(Entries taken from a collection)
——

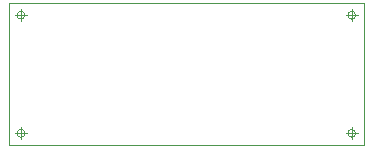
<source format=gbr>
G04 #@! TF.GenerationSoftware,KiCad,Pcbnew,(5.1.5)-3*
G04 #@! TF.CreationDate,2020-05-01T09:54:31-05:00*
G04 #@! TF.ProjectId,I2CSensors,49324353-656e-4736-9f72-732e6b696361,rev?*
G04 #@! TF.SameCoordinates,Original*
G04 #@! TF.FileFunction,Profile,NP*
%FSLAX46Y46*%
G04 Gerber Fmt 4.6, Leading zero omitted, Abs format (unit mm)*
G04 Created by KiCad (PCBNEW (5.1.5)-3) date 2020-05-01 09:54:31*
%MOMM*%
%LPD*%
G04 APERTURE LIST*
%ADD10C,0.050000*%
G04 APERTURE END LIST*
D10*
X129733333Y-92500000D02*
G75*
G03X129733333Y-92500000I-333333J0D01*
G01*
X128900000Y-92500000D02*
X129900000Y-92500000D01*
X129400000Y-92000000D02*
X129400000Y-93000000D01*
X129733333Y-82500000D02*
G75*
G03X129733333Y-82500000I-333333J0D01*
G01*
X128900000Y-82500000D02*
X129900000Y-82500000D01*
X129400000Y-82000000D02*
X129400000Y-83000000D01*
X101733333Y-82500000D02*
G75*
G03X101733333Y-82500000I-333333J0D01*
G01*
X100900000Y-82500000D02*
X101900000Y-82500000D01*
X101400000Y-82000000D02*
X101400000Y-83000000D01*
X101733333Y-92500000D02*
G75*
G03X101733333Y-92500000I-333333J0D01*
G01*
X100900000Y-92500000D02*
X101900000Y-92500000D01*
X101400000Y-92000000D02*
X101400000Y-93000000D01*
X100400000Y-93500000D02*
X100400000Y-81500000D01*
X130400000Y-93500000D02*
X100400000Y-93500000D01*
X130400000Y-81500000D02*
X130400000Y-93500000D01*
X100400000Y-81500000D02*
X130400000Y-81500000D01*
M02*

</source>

——

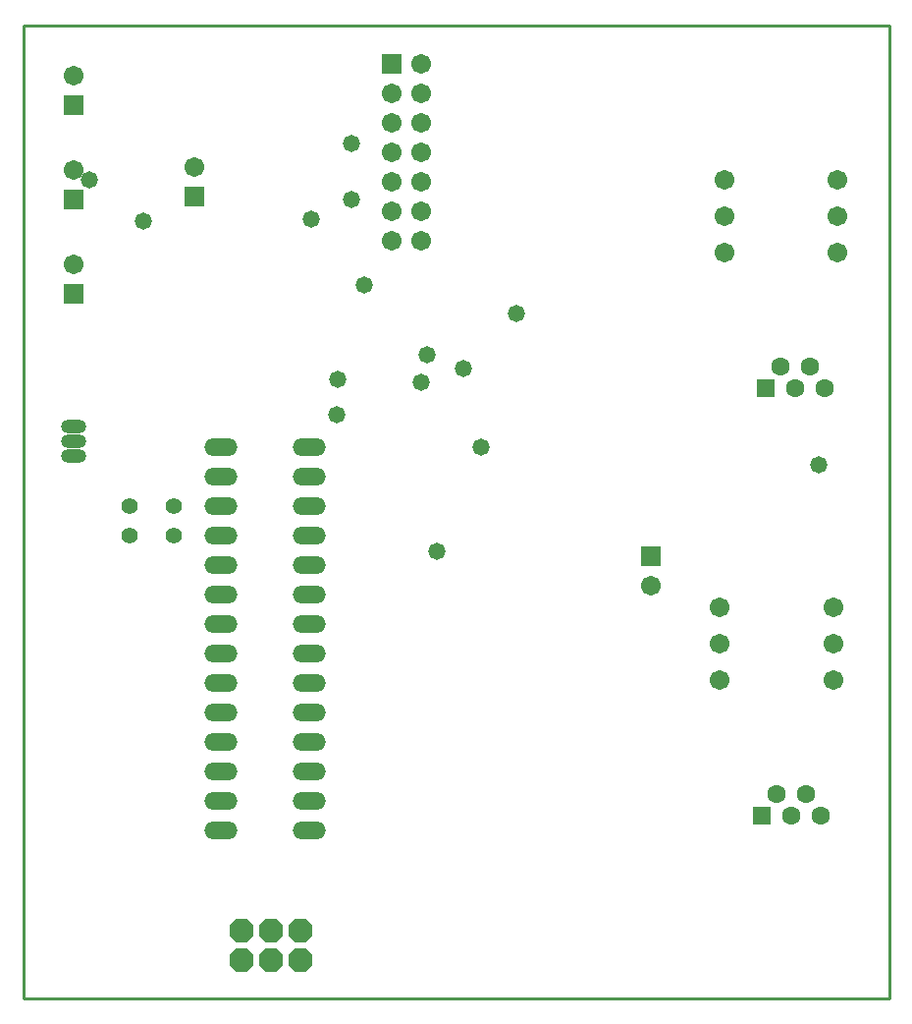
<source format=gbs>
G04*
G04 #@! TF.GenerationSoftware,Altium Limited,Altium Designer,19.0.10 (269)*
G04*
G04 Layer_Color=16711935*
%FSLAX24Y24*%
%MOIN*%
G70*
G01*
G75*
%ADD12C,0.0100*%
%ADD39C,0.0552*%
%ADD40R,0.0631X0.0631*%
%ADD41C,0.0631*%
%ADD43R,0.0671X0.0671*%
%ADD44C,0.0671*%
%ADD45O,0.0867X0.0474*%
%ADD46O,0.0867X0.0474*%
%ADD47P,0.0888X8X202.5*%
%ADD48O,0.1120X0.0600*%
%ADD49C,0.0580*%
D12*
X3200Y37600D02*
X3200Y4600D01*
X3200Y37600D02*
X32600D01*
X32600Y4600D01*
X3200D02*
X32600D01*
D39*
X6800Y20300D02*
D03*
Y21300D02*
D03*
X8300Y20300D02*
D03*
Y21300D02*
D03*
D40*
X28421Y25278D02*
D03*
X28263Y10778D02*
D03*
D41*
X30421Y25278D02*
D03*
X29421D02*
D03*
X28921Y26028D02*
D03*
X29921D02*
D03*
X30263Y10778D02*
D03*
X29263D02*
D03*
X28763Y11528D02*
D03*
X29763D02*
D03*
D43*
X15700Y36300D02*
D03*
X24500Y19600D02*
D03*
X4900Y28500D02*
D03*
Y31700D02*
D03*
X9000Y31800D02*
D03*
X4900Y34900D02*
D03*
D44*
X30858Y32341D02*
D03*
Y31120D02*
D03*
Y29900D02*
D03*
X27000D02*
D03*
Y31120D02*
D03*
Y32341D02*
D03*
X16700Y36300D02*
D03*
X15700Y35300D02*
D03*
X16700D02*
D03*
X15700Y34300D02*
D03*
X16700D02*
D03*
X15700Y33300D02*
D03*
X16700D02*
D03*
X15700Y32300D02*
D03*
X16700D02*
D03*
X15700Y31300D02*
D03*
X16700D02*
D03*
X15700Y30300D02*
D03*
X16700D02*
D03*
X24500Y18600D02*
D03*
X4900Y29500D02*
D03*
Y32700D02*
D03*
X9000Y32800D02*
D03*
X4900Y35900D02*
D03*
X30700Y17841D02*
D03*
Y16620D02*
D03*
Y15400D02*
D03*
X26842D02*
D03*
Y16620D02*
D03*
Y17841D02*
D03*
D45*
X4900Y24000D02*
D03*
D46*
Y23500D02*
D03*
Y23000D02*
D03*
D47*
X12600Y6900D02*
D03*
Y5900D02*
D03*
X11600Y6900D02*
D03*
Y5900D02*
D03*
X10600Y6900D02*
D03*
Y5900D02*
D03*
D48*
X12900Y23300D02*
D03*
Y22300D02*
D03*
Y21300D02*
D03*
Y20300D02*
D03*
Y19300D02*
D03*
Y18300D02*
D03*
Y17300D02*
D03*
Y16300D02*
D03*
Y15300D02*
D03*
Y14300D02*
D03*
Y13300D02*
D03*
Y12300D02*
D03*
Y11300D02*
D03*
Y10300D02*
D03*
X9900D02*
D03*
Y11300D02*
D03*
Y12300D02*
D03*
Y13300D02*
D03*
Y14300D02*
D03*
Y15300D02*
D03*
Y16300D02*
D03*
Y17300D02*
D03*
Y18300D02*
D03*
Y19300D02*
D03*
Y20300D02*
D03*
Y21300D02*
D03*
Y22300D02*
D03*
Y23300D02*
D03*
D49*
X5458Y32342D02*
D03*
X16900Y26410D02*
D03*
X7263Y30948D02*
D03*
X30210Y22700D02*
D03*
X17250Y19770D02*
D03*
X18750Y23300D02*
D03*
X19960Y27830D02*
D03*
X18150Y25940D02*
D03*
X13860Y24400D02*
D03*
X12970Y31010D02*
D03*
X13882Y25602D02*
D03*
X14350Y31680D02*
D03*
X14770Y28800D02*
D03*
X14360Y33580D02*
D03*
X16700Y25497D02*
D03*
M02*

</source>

——

Try it: Take every line from the data that contains the word "GenerationSoftware".

Result of this task:
G04 #@! TF.GenerationSoftware,KiCad,Pcbnew,(5.1.5)-3*
G04 #@! TF.GenerationSoftware,Altium Limited,Altium Designer,19.0.10 (269)*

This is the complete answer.